Write out the lines of the listing below word for word, leaving out the pictures.

(Plotted data images)
#####

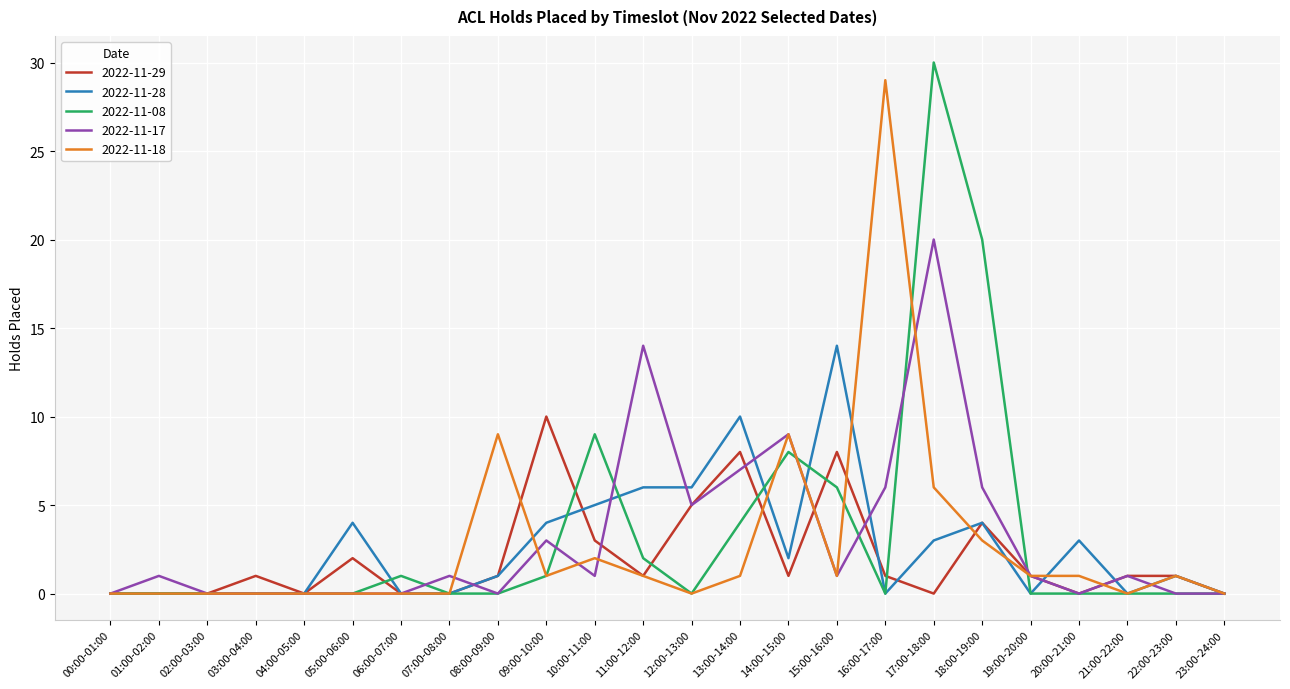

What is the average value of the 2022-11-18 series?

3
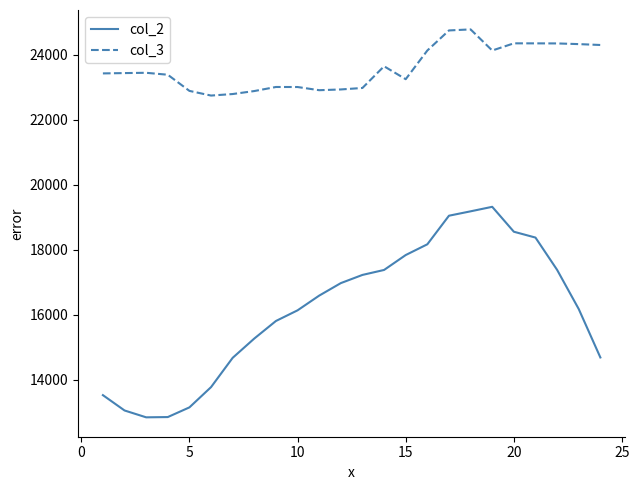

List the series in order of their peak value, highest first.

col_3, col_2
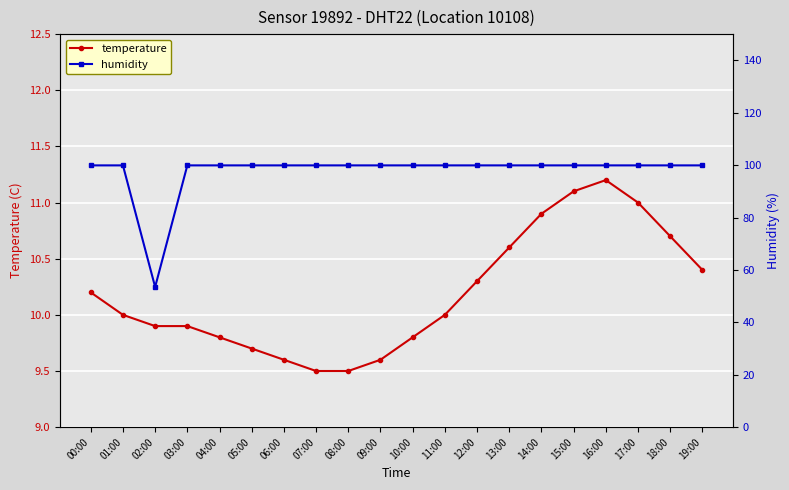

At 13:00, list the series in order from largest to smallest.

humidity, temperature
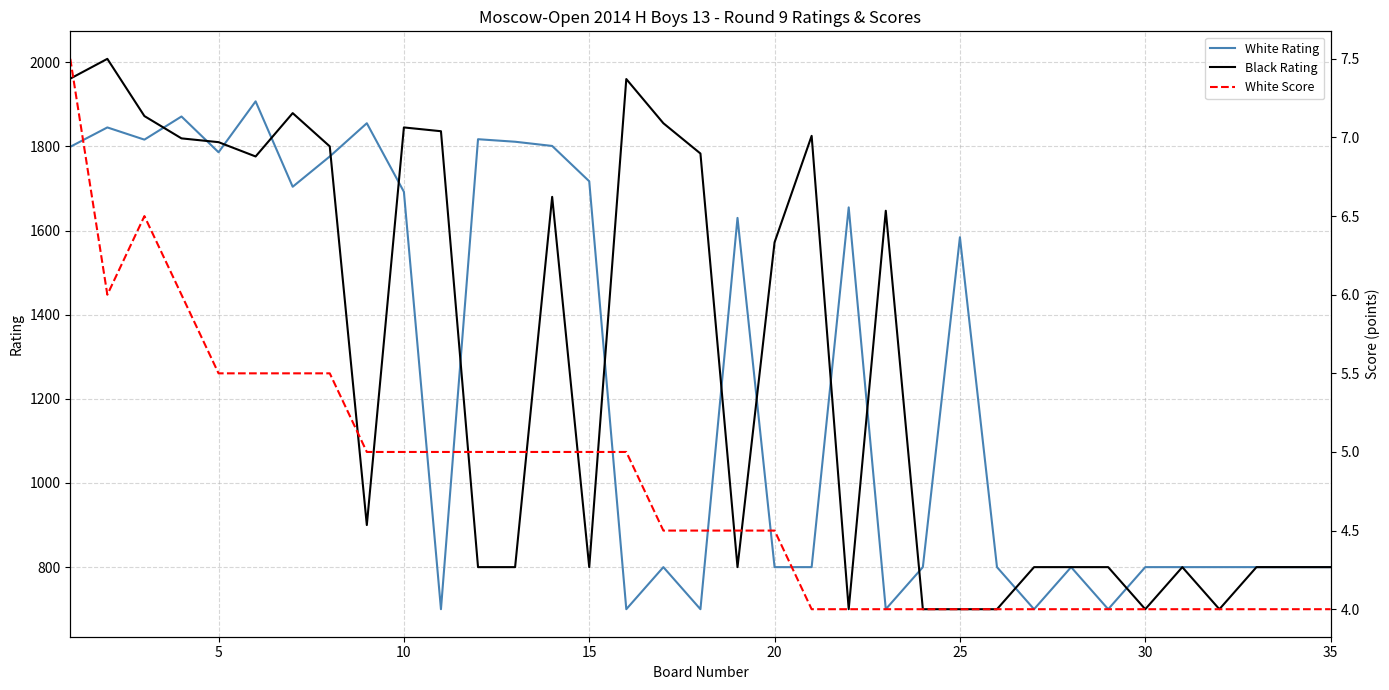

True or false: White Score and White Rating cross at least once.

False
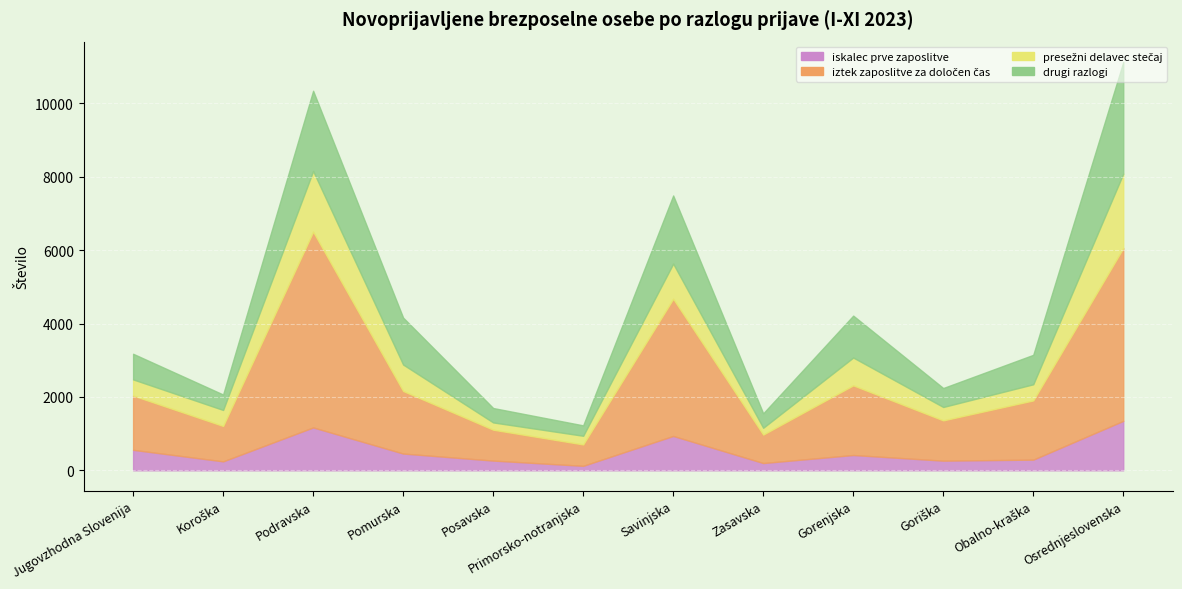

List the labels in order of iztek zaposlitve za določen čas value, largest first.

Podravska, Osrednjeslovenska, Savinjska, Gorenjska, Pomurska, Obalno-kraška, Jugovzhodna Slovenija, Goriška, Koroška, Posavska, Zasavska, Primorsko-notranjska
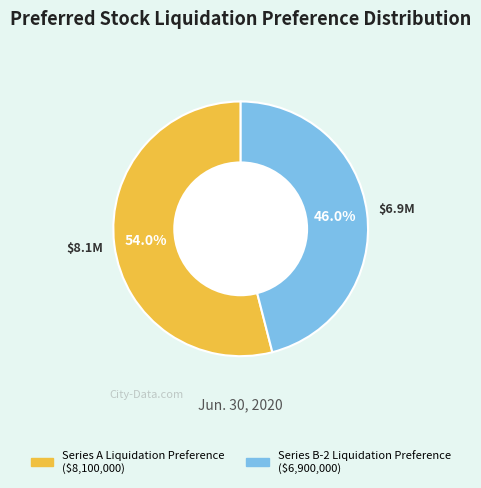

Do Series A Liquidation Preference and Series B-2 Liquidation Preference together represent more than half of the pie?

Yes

#####

» **Task solution**:
What is the average value of the 2022-11-18 series?

3

List the series in order of their peak value, highest first.

col_3, col_2

At 13:00, list the series in order from largest to smallest.

humidity, temperature

True or false: White Score and White Rating cross at least once.

False

List the labels in order of iztek zaposlitve za določen čas value, largest first.

Podravska, Osrednjeslovenska, Savinjska, Gorenjska, Pomurska, Obalno-kraška, Jugovzhodna Slovenija, Goriška, Koroška, Posavska, Zasavska, Primorsko-notranjska

Do Series A Liquidation Preference and Series B-2 Liquidation Preference together represent more than half of the pie?

Yes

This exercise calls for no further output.